Rome is full of Piazza, Piazza this and Piazza that. Every street you enter will lead you to a Piazza. So what is piazza that sounds like a pizza with an additional ‘A’? Looking up at a dictionary will tell you that piazza is a public square marketplace, especially in an Italian town.
A square is always crowded with tourists who want their pictures taken, filled with natives who employ in marketing souvenirs, artists and silent spectators like myself. A typical architecture of a square encompasses a centre structure, usually with a fountain and a sitting area, a building and restaurants and eateries surrounding them. The idea was to create a lively and informal atmosphere where people can enjoy.
So there I was at one of the famous squares, Piazza Navona, on a sultry Tuesday evening in June. Piazza Navona was built during I century AD as an open area for people to watch games. It follows the format of a square,as in it includes a building with Baroque architecture and a fountain with Egyptian obelisk opposite to it. History states that the Italians won the obelisk after their victory against Egypt. There are two more smaller fountains Fontana del Moro on the southern side and Fountain of Neptune on northern side, equidistant from the obelisk. Around each of the three fountains there were six stone benches, most of them occupied. Thin metal bars supporting small pillars around fountains made a perfect place for taking selfies and picture perfect shots.
Sitting on the metal bar at one end of the fountain, presents a picturesque view of the square. As for me more than the its architecture and history, it is the kind of people the square draws and how they interact fascinated me. So I chose a place that was relatively less crowded and decided to observe, for a while. Behind me, there were two artists – a man in blue jeans and navy blue t-shirt and woman in red sleeveless dress and a black pullover, in their early twenties. They were sketching I suppose. They probably found the whole scenario stimulating just as I did. Few feet away from them I saw a young couple with a few months old kid in tow. It seemed like the kid was wet and they ran out of nappy. The daddy rushed off to buy diaper, while the mom cajoled their crying baby. The baby was cute, at least from a distance. Two benches away and diagonally opposite to me sat a couple, probably east asians. They were so immersed in each other that there could be an earthquake and they wouldn’t take off their eyes on each other. This is in sharp contrast to an Indian couple who were making ruckus right next to me.
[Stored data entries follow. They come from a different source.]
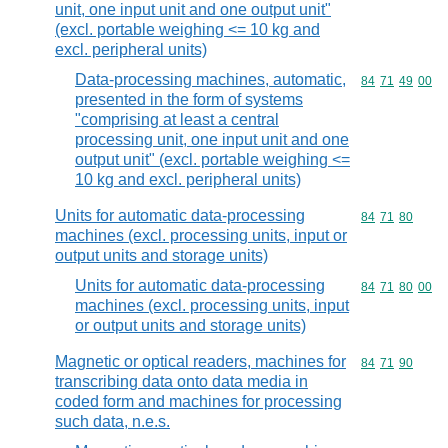
unit, one input unit and one output unit"
(excl. portable weighing <= 10 kg and
excl. peripheral units)
Data-processing machines, automatic,
Commodity code
84
71
49
00
presented in the form of systems
"comprising at least a central
processing unit, one input unit and one
output unit" (excl. portable weighing <=
10 kg and excl. peripheral units)
Units for automatic data-processing
Commodity code
84
71
80
machines (excl. processing units, input or
output units and storage units)
Units for automatic data-processing
Commodity code
84
71
80
00
machines (excl. processing units, input
or output units and storage units)
Magnetic or optical readers, machines for
Commodity code
84
71
90
transcribing data onto data media in
coded form and machines for processing
such data, n.e.s.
The wife wanted to take pictures, lot of them in front of the fountain, posing standing straight, sideways and jumping. In all these clicks, there was not even a single picture of the husband. Well probably the DSLR is for taking wife’s pictures rather than the beauty of Italy. It is not just the wife, so many other tourists followed the suite like two daughters and their mother combo.
It was chaotic. And it was calming. I suddenly remembered a quote: “It is all about finding calm in the chaos.” For as you sit there a bit longer, clamoring tourists fade away to a background as unfamiliar yet soothing tunes from accordion and guitar played by passersby slices through. Water that is trickling from the fountains, you will realise is a perfect accompaniment. As evening descends, the aroma of fresh Italian sauces from the nearby trattorias, ripe smell of wines and the fresh sharpness of grounded coffee beans wafts through the air.
Evenings indeed are beautiful in Rome. It is the time tourists swing by trattoria give their tired feet a rest. It is time when people return from work and settle down in a pub to catch up with friends or just to put their feet up. Most of all it is a time to laugh and smile, to say goodbye to a long day – sipping a glass of wine and whisper “Gracia!”